Pierce wrote in his Memorial Day post that
“Some of the names listed were the names of young men whose records I had processed.
Sometimes, I take a quick look at the ages of the men and women whose records I am working on. I realize that most of them are less than half my age. I’ve had a good life so far. Sometimes, their lives ended just when it should have been beginning. Occasionally, I shed a tear.
I know I’m supposed to be primarily concerned with preserving the paper, guarding against the further loss of information on these documents. Still, my sense of humanity creeps in on occasion.”
A post from the heart. I liked it so much because it was human on so many levels.
The preservation technician at St. Louis isn’t an official leader at NARA, he doesn’t occupy what insiders call a “Red Box” position. But the Big Dude, aka AOTUS David S. Ferriero, was right early in his tenure when he said that anyone can lead. (David, too, has written about the same speech by Gates.) It speaks well of Ferriero’s NARA that links to Pierce’s post were re-tweeted spontaneously not just by me but others in the crowd (and by Chief Records Officer Paul Wester–thank you for that, Paul!) on Memorial Day.

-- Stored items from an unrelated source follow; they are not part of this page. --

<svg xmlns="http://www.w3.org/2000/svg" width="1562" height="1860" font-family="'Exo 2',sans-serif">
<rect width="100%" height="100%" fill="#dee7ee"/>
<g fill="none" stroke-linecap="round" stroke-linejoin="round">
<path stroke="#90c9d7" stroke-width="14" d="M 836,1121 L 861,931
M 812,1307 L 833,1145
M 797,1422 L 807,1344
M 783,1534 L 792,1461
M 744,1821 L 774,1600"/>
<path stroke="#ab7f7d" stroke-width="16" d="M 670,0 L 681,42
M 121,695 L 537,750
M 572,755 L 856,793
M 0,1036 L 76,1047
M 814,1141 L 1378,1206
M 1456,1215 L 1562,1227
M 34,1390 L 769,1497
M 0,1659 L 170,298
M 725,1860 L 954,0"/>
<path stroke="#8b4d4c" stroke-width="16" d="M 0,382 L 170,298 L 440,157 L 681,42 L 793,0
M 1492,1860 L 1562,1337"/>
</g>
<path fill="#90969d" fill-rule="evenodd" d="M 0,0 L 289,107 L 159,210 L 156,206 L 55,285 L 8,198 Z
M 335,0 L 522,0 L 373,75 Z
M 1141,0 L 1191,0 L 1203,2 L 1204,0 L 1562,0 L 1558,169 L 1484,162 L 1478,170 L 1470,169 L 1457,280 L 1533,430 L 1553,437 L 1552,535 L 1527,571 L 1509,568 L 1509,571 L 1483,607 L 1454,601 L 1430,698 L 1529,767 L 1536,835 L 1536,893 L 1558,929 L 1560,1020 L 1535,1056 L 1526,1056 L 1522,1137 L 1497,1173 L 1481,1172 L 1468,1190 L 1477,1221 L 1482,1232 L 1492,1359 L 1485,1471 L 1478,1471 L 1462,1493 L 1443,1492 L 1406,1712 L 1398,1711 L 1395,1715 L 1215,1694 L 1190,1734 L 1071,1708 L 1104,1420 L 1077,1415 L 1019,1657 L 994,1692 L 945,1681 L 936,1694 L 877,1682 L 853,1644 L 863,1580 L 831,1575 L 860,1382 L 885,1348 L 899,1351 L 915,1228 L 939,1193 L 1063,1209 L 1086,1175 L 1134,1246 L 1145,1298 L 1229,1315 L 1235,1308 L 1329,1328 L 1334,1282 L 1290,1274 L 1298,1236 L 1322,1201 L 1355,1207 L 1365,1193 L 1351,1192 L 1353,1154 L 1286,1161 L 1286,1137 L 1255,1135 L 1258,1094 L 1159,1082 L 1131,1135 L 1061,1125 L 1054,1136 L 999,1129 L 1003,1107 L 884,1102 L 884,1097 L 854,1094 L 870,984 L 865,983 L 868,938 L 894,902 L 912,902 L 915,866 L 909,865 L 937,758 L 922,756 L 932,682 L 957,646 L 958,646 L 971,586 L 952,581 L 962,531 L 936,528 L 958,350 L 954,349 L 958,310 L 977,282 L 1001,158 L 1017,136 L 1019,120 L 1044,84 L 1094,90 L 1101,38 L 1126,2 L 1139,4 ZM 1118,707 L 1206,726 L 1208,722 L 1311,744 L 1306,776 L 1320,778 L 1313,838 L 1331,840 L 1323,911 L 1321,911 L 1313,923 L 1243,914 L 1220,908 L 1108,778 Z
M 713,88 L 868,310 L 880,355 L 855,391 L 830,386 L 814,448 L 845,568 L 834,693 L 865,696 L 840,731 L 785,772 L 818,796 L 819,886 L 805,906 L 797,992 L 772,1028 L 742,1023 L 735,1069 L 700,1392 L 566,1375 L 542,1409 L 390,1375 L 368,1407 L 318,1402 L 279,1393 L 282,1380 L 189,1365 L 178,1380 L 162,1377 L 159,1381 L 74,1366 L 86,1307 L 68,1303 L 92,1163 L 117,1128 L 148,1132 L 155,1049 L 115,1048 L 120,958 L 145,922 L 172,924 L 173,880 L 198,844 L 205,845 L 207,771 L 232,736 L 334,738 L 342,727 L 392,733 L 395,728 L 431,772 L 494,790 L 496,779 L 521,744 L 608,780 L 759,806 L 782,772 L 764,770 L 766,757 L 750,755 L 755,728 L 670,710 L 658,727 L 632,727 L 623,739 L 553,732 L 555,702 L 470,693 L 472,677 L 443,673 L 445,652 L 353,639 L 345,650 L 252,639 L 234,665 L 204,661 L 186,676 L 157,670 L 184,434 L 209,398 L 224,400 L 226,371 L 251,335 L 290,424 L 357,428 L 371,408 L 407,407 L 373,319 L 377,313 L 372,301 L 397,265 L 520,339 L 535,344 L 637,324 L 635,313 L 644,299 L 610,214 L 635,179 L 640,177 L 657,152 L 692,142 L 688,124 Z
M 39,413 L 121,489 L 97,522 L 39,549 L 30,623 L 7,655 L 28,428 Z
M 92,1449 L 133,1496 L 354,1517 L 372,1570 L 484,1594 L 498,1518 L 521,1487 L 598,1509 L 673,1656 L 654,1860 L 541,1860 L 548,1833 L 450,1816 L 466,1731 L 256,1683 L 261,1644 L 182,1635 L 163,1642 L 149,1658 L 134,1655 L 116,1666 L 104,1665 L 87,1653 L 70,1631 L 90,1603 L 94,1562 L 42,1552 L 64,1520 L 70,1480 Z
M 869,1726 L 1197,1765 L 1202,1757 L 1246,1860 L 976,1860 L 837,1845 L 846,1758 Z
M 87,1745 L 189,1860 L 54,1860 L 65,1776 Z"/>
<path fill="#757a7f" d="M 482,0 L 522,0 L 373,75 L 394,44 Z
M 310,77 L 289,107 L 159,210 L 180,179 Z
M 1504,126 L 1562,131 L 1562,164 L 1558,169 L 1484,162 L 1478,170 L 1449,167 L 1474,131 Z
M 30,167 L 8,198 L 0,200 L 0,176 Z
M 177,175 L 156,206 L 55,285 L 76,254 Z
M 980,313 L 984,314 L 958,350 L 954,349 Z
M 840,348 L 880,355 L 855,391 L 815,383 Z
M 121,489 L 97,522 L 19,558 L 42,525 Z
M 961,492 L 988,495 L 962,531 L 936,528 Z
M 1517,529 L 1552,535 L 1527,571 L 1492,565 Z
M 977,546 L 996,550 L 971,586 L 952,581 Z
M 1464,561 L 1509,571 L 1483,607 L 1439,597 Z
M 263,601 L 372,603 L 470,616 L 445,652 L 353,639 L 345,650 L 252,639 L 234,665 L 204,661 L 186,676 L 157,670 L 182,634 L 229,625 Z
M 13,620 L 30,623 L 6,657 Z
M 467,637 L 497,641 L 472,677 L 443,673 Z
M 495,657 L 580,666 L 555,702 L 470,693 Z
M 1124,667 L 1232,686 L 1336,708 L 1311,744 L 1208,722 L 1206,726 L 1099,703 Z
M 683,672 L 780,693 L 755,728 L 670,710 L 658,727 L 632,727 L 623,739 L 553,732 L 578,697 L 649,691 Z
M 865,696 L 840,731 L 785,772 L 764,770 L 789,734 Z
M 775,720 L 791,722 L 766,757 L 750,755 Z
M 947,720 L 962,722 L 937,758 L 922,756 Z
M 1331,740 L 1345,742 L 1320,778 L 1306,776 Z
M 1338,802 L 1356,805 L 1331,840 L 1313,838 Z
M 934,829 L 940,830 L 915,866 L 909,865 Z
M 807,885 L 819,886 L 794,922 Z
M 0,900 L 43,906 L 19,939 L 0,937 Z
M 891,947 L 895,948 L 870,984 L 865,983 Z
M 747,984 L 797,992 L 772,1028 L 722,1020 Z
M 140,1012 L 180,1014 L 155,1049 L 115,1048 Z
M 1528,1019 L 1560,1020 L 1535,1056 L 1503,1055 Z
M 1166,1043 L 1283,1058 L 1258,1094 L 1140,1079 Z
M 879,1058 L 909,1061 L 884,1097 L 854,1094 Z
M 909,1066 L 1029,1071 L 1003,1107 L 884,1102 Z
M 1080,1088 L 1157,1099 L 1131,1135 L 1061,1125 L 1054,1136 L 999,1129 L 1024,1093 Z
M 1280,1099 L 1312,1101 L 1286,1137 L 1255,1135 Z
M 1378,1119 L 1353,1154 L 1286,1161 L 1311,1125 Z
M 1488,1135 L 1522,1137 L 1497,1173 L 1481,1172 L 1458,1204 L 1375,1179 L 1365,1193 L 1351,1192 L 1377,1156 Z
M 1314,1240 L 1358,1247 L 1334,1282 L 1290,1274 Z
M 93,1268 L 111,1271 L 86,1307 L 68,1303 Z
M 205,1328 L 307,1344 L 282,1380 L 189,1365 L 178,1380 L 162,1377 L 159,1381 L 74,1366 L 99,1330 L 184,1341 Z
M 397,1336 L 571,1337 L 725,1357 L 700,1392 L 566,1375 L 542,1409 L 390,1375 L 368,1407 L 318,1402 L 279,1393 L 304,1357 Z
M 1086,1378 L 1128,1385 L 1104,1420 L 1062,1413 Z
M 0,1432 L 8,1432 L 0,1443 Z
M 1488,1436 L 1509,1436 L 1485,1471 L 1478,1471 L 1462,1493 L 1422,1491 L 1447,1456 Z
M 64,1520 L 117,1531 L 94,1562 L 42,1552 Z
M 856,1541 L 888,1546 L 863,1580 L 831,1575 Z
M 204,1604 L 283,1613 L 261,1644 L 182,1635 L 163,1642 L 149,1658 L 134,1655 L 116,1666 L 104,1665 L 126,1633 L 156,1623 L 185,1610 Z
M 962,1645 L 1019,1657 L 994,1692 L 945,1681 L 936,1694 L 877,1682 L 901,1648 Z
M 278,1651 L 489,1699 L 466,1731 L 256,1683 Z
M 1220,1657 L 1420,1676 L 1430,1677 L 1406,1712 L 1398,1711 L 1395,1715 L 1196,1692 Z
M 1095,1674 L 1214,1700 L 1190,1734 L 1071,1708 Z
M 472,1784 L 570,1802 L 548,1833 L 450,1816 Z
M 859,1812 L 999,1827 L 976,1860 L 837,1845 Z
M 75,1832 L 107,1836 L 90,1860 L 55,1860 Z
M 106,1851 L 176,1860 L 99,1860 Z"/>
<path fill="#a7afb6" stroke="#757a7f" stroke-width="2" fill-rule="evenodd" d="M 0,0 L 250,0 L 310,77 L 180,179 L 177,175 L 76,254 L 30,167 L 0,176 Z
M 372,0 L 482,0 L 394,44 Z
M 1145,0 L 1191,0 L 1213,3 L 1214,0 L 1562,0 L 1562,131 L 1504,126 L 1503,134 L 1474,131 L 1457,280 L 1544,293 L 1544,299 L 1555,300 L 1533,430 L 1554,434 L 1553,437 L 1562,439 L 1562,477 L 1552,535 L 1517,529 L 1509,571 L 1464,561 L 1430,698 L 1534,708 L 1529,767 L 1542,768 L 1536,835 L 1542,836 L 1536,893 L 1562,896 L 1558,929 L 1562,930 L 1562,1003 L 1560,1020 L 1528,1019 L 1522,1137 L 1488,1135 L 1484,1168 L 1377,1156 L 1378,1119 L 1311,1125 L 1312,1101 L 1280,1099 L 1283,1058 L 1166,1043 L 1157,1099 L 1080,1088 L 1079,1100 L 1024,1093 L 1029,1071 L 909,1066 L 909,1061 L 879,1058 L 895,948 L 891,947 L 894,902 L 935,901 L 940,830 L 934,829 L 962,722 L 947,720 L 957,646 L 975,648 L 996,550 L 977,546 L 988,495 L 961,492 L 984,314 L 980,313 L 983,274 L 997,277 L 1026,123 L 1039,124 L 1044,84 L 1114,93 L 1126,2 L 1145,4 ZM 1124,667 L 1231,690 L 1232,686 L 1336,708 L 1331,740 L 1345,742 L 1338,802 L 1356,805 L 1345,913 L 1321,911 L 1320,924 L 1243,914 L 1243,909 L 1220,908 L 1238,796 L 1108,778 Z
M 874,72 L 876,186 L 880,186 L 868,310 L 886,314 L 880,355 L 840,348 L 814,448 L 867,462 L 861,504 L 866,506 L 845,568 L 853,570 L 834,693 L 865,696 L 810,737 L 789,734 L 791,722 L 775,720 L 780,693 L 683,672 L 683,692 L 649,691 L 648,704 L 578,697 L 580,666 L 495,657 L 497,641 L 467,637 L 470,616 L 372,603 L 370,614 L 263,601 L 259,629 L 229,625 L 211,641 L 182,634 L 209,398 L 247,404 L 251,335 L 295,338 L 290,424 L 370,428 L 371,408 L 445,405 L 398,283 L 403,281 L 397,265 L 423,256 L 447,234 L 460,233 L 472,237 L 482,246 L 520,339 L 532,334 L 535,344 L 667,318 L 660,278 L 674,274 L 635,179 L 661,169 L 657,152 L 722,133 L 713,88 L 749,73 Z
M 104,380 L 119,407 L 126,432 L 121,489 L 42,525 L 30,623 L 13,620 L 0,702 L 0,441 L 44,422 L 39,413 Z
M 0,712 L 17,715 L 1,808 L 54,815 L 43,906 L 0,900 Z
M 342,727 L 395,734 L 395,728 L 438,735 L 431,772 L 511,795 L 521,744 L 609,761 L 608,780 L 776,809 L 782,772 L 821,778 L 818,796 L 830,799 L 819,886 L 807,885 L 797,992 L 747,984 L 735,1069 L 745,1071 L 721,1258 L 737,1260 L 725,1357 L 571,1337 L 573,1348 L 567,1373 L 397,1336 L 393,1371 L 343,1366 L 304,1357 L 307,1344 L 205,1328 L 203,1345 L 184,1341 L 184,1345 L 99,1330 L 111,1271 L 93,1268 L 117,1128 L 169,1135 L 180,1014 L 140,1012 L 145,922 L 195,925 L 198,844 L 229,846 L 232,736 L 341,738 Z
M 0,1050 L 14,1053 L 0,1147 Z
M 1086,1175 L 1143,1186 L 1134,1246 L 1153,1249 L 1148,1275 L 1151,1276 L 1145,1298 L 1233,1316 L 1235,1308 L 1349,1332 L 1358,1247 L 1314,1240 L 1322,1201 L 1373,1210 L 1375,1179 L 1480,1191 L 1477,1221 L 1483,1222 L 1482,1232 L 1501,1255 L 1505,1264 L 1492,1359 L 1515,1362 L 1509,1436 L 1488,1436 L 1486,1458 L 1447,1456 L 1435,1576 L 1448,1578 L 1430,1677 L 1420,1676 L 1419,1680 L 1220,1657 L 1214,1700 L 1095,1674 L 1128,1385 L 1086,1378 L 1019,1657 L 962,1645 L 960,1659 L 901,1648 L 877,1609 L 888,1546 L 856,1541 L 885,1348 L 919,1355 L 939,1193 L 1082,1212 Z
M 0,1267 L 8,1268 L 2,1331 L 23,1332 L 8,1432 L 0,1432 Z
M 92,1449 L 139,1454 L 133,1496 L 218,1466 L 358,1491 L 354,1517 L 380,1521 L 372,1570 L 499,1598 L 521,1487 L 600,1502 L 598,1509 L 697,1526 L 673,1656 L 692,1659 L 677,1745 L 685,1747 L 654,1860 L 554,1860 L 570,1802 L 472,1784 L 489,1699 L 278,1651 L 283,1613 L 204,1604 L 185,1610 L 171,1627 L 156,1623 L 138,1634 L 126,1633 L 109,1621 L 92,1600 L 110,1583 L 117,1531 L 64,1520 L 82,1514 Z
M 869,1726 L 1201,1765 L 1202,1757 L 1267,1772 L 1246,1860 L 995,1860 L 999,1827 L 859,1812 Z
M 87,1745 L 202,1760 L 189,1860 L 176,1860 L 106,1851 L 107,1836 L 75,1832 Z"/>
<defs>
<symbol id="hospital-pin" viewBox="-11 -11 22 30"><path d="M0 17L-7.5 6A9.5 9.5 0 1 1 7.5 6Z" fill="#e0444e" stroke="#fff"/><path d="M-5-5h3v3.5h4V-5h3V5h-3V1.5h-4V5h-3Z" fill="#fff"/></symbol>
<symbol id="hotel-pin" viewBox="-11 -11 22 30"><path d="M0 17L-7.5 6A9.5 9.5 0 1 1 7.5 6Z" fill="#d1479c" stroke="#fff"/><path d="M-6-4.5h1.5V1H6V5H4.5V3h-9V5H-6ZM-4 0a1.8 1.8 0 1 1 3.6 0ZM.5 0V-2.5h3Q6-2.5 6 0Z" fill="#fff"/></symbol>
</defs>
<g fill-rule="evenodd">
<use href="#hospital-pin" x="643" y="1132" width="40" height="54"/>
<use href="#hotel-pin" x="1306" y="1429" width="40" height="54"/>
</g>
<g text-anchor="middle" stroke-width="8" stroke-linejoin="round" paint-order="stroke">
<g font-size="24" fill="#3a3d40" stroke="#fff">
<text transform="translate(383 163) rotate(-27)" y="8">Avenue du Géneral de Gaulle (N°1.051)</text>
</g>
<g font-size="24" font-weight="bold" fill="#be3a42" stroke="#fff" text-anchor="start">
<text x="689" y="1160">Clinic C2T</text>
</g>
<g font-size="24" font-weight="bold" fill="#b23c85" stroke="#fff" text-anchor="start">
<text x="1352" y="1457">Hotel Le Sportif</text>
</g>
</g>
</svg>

Not everyone will live in to their 90s, as some members of the World War II generation, including my war refugee Mother have done. She’s still with me, to tell stories of turmoil, hardship, and hope. In every era, some lives are cut short due to war and for other reasons. Pierce ended his blog post with a poignant reminder of this, writing,
“Historians are encouraged to look at events objectively, to keep a bit of mental distance from the subject they’re studying. I can do that when I’m on the job until I consider that I’m performing a task that allows these documents to come alive and speak for those who may no longer be with us.
It’s why I do what I do.”
Gates quoted Theodore Roosevelt in his Memorial Day speech in 2011. “In the long run, [our society’s] success or failure will be conditioned upon the way in which the average man, the average woman, does his or her duty.” He said leaders have even greater responsibilities.
“Self-confidence is still another quality of leadership. Not the chest-thumping, strutting egotism we see and read about all the time. Rather, it is the quiet self-assurance that allows a leader to give others both real responsibility and real credit for success. The ability to stand in the shadow and let others receive attention and accolades.”
Gates acknowledged that some of what he believes about character and integrity and leadership might sound quaint in this day and age. I sometimes find it a challenge to explain on Twitter or Facebook why I admire people who serve their country well in civilian and military service, both. Pierce’s blog post brought both elements together. Leading from within the ranks. An anomaly in a celebrity chasing age that seems to reward attraction to the shiny? Or hope for the future? Time will tell. You can laugh at me (I don’t mind!) but reading it gave me hope for sustainable Transformation at NARA.